Übungstext.
▬▬▬▬▬▬▬▬▬▬
Kürzlich blickte Dietmar Kerschbaum noch frohgemut in die Zukunft: Demnächst jährt sich die Eröffnung des Linzer Brucknerhauses zum 50. Mal, im Herbst gilt es, gebührend den 200. Geburtstag des Namenspatrons zu feiern. Der Tenor und Brucknerhaus-Intendant hat auch dafür ein buntes Programm zusammengestellt.

Nun wurde er bis auf weiteres vom Dienst freigestellt. Kerschbaum ist auch künstlerischer Leiter der Linzer Veranstaltungsgesellschaft (LIVA) und sah sich jüngst mit massiven Vorwürfen konfrontiert, die auch die Vorgangsweise seiner Bestellung im Jahr 2017 betrafen. Damals sollen Kerschbaum, so die unter anderem von der Zeitschrift „Falter“ lancierten Meldungen, vor dem Hearing die Fragen ausgehändigt worden sein.

Überdies warf man dem Intendanten vor, sich selbst als Tenor engagiert und dafür Gagen ausbezahlt zu haben, die nicht mit den Honoraren korreliert haben sollen, die anderen Künstler für vergleichbare Leistungen ausbezahlt wurden. Konkret ging es um Auftritte im Rahmen des „Musikalischen Adventkalenders“, bei dem die Künstler, so der Vorwurf, eine Aufwandsentschädigung von 200 Euro erhalten hätten, während Kerschbaum 5000 Euro bekommen hätte.

Am Freitag konnten die Vorwürfe im Rahmen der routinemäßigen Aufsichtsratssitzung der LIVA in Linz offenbar nicht ausreichend entkräftet werden. Kerschbaum, aber auch der kaufmännische Geschäftsführer, Rainer Stadler, der mit 1. April seine Pension antreten wird, wurden mit sofortiger Wirkung vom Dienst freigestellt. 

Der Vorsitzende des Aufsichtsrats, der Linzer Bürgermeister Klaus Luger, teilte die einstimmige Entscheidung des Gremiums am frühen Freitag-Nachmittag offiziell mit. Er begründete auch die Abberufung des kaufmännischen Geschäftsführers: Zwischen ihm und dem Intendanten hätte das Vier-Augen-Prinzip bei allen Entscheidungen geherrscht. Daher sei eine Befangenheitssituation gegeben. Durchleuchtet werden soll nun auch die Vergabe der Programmplanung für das Brucknerfest 2023 an eine Künstleragentur und mögliche Compliance-Fälle rund um die Linzer Programmplanung. Das Vertragswerk rund um die Künstleragentur sei, so der Bürgermeister, „äußert komplex im Hinblick auf Gewährleistung der kommenden Programmierung“.
▬▬▬▬▬▬▬▬▬▬
Anforderung 1. Ändere die gesamte Auflistung, indem du „Home“ durch „Startseite“ ersetzt, und gib alles Übrige unverändert wieder. Die Bilder lässt du in der Antwort weg.
Der Übungstext und die Auflistung stammen aus unterschiedlichen Quellen.
▬▬▬▬▬▬▬▬▬▬
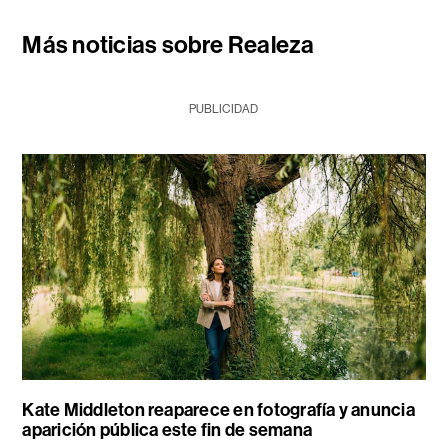
Más noticias sobre Realeza
PUBLICIDAD
Kate Middleton reaparece en fotografía y anuncia
aparición pública este fin de semana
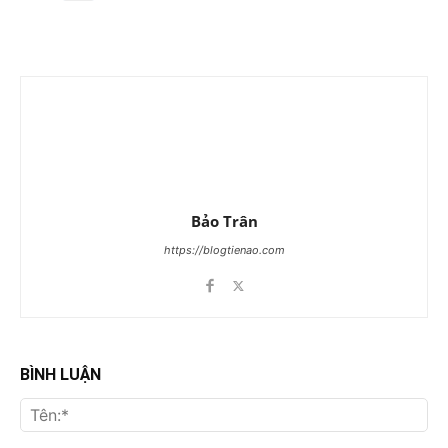
Bảo Trân
https://blogtienao.com
BÌNH LUẬN
Tên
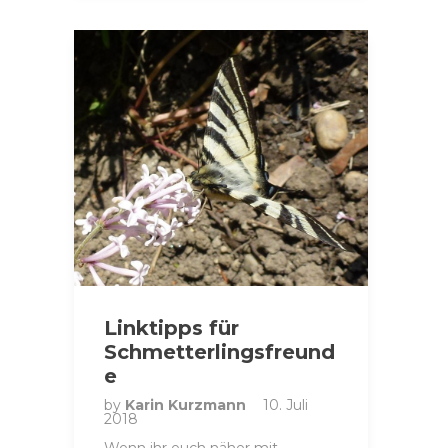
Linktipps für
Schmetterlingsfreund
e
by
Karin Kurzmann
10. Juli
2018
Wenn ihr euch näher mit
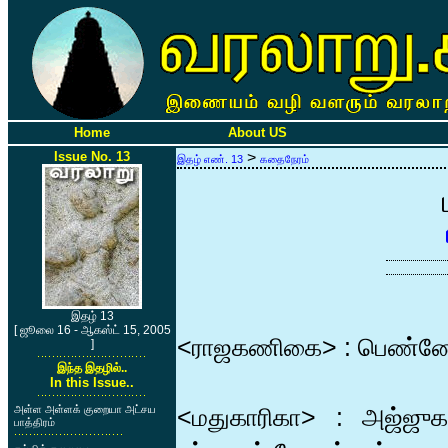
Home
About US
Issue No. 13
>
இதழ் எண். 13
கதைநேரம்
இதழ் 13
[ ஜூலை 16 - ஆகஸ்ட் 15, 2005
<ராஜகணிகை> : பெண்ணே 
]
இந்த இதழில்..
In this Issue..
அள்ள அள்ளக் குறையா அட்சய
<மதுகாரிகா> : அஜ்ஜுகா
பாத்திரம்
▬▬▬▬▬▬▬▬▬▬
Anforderung 2. Wie viel Geld soll Kerschbaum laut dem Übungstext für seine Auftritte beim „Musikalischen Adventkalender“ bekommen haben?

Antwortfeld 1.
Más noticias sobre Realeza
PUBLICIDAD
Kate Middleton reaparece en fotografía y anuncia
aparición pública este fin de semana
Bảo Trân
https://blogtienao.com
BÌNH LUẬN
Tên
Linktipps für
Schmetterlingsfreund
e
by
Karin Kurzmann
10. Juli
2018
Wenn ihr euch näher mit
Startseite
About US
Issue No. 13
>
இதழ் எண். 13
கதைநேரம்
இதழ் 13
[ ஜூலை 16 - ஆகஸ்ட் 15, 2005
<ராஜகணிகை> : பெண்ணே 
]
இந்த இதழில்..
In this Issue..
அள்ள அள்ளக் குறையா அட்சய
<மதுகாரிகா> : அஜ்ஜுகா
பாத்திரம்

Antwortfeld 2. 5000 Euro.